◆ Activity:
As the answer, set down the lines below from the one containing "cytoplasmic/membranous positivity is" through the one containing "25%-75% of tumor", exactly and inclusively, and no others.

◆ Provided material:
####################
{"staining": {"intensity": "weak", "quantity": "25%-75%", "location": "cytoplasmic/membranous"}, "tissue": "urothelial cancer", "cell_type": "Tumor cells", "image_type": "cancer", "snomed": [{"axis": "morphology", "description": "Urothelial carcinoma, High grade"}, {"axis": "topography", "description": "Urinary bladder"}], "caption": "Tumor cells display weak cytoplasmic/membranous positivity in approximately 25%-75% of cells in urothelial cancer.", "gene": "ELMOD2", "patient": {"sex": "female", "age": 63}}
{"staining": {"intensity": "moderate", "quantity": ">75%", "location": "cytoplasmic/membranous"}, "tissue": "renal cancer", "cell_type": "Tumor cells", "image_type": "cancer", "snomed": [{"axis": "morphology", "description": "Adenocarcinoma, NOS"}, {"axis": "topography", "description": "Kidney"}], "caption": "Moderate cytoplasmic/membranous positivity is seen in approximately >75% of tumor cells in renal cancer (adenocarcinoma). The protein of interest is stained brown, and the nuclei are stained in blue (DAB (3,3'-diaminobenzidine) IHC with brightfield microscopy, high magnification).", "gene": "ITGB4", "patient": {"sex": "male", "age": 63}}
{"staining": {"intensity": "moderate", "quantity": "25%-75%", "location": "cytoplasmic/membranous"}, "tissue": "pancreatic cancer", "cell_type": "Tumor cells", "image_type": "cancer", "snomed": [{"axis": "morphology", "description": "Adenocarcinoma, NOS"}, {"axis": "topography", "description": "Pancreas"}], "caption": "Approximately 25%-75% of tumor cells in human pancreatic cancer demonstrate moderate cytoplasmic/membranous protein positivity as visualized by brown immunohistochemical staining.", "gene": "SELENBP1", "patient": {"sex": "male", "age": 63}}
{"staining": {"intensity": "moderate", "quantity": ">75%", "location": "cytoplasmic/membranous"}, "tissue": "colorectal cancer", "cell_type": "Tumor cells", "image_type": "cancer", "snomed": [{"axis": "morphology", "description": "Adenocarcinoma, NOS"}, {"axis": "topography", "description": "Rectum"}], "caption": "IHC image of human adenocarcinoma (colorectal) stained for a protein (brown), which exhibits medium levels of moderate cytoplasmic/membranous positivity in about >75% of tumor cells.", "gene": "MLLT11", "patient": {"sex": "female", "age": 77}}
####################
◆ Solution:
{"staining": {"intensity": "moderate", "quantity": ">75%", "location": "cytoplasmic/membranous"}, "tissue": "renal cancer", "cell_type": "Tumor cells", "image_type": "cancer", "snomed": [{"axis": "morphology", "description": "Adenocarcinoma, NOS"}, {"axis": "topography", "description": "Kidney"}], "caption": "Moderate cytoplasmic/membranous positivity is seen in approximately >75% of tumor cells in renal cancer (adenocarcinoma). The protein of interest is stained brown, and the nuclei are stained in blue (DAB (3,3'-diaminobenzidine) IHC with brightfield microscopy, high magnification).", "gene": "ITGB4", "patient": {"sex": "male", "age": 63}}
{"staining": {"intensity": "moderate", "quantity": "25%-75%", "location": "cytoplasmic/membranous"}, "tissue": "pancreatic cancer", "cell_type": "Tumor cells", "image_type": "cancer", "snomed": [{"axis": "morphology", "description": "Adenocarcinoma, NOS"}, {"axis": "topography", "description": "Pancreas"}], "caption": "Approximately 25%-75% of tumor cells in human pancreatic cancer demonstrate moderate cytoplasmic/membranous protein positivity as visualized by brown immunohistochemical staining.", "gene": "SELENBP1", "patient": {"sex": "male", "age": 63}}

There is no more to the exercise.